Lusetich: Woods' stubbornness killing his game — and body (VIDEO)
As far as debilitating injuries go, this was hardly Paul George snapping his leg.
Tiger Woods lost his balance after hitting a shot from an awkward lie on the second hole at the Bridgestone Invitational on Sunday.
He fell back into a bunker but quickly regained control.
That seemed to be that.
This is, after all, just golf and this is a man who prides himself on being the sport’s first true athlete — a nonsensical claim, of course, given the long history of the game, but one forwarded by the propagandists at Nike, and one that has always brought much joy to Woods himself.
But an hour or so later, after scraping it around for eight holes with something approaching his D-game — as in, Diabolical — Woods clutched his back after hitting a driver and was soon grimacing.
The pattern after that was familiar to anyone who’s watched him since he was brought to his knees at The Barclays last September by back problems he’d never before mentioned.
By the time he’d reached his car in the Firestone Country Club parking lot, he could barely stand straight.
Golf’s most ripped and well-conditioned athlete is once again its most fragile.
Woods left Akron with more questions than answers.
Did he return too soon after having a relatively minor surgery to shave a disk in his back so it wouldn’t bother nerves?
Probably.
Graham DeLaet was almost 10 years younger than Woods when he had the same procedure done and he took 10 months off, not three.
But Woods is stubborn. Notoriously stubborn.
And if the doctors told him he needed more time to recuperate, he probably remembered they told him in 2008 he couldn’t play the U.S. Open at Torrey Pines with a shredded anterior cruciate ligament and a fracture in his leg.
He didn’t just play that tournament — he won the thing in perhaps the most remarkable victory of a remarkable career.
And be sure it wasn’t lost on Woods that with Father Time on his heels and two venues he’d won at before, Hoylake and Valhalla, hosting majors this year, it was worth giving a quick comeback a try.
But in his three outings since returning, the only thing that’s certain is that this isn’t the same Tiger Woods who won those majors.
His body’s not the same and his game isn’t even close.
Even before the back spasms, Woods was barely batting above golf’s Mendoza Line at the Bridgestone Invitational.
He began with a 68 — a shot better than Rory McIlroy — but then, as he’s been wont to do, got steadily worse, turning in rounds of 71 and 72, while McIlroy, of course, went on to win.
Now Woods will wait on medical advice before he decides whether to play this week's PGA Championship.
Whether he does or not, it’s hard to see him as a contender at Valhalla.
But in pondering what this latest setback means — Colin Montgomerie opined on Sunday night that Woods chase of the Jack Nicklaus record of 18 is now effectively ended — it’s worth revisiting an extract from Hank Haney’s book on his years as Woods’ coach, "The Big Miss."

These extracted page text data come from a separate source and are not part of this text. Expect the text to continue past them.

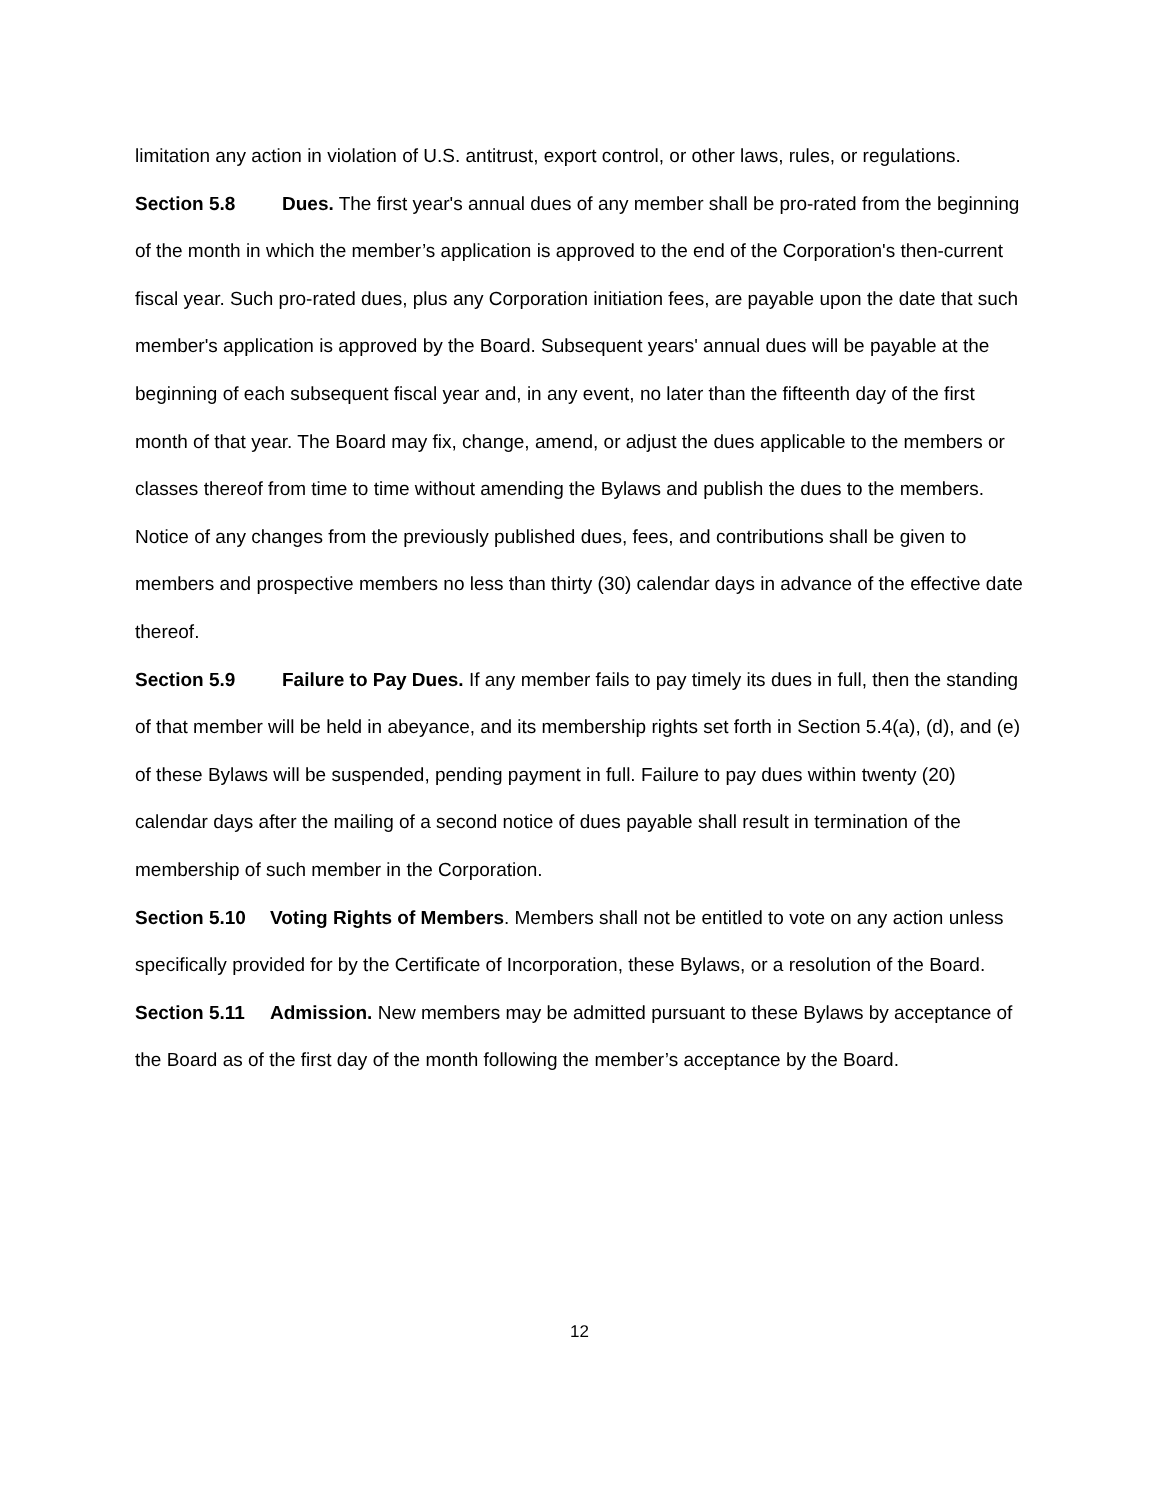limitation any action in violation of U.S. antitrust, export control, or other laws, rules, or regulations.
Section 5.8 Dues. The first year's annual dues of any member shall be pro-rated from the beginning of the month in which the member’s application is approved to the end of the Corporation's then-current fiscal year. Such pro-rated dues, plus any Corporation initiation fees, are payable upon the date that such member's application is approved by the Board. Subsequent years' annual dues will be payable at the beginning of each subsequent fiscal year and, in any event, no later than the fifteenth day of the first month of that year. The Board may fix, change, amend, or adjust the dues applicable to the members or classes thereof from time to time without amending the Bylaws and publish the dues to the members. Notice of any changes from the previously published dues, fees, and contributions shall be given to members and prospective members no less than thirty (30) calendar days in advance of the effective date thereof.
Section 5.9 Failure to Pay Dues. If any member fails to pay timely its dues in full, then the standing of that member will be held in abeyance, and its membership rights set forth in Section 5.4(a), (d), and (e) of these Bylaws will be suspended, pending payment in full. Failure to pay dues within twenty (20) calendar days after the mailing of a second notice of dues payable shall result in termination of the membership of such member in the Corporation.
Section 5.10 Voting Rights of Members. Members shall not be entitled to vote on any action unless specifically provided for by the Certificate of Incorporation, these Bylaws, or a resolution of the Board.
Section 5.11 Admission. New members may be admitted pursuant to these Bylaws by acceptance of the Board as of the first day of the month following the member’s acceptance by the Board.
12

"Tiger preferred that people see his injuries related to his sport, so that he could wear them as an athletic badge of honor," Haney wrote.
"To him, injuries were a way of being accepted into the fraternity of superstars who played more physical sports than golf."
In the book, Haney details Woods’ phone calls with Derek Jeter in which they console each other about injuries. There’s also a story about how Tiger "nodded knowingly" when Shaquille O’Neal told him he’d been "trying to get through this thing with my knee".
"Until Tiger came along, professional golfers were never really considered athletes in the same sense as football, baseball and basketball players," Haney wrote.
"He liked the impression that his swing was so violently athletic that it put him on constant guard against injury."
Haney said others in Woods’ camp, including ex-caddie Steve Williams and agent Mark Steinberg, "rolled their eyes" when Woods would catalogue his latest injury.
"It’s always something," Williams is quoted as saying.
What’s even more fascinating, however, is the conclusion Haney drew about Woods’ psychological need for injuries.
"In the end, having once been a bit nerdy, Tiger had too much to prove, not just to others, but to himself."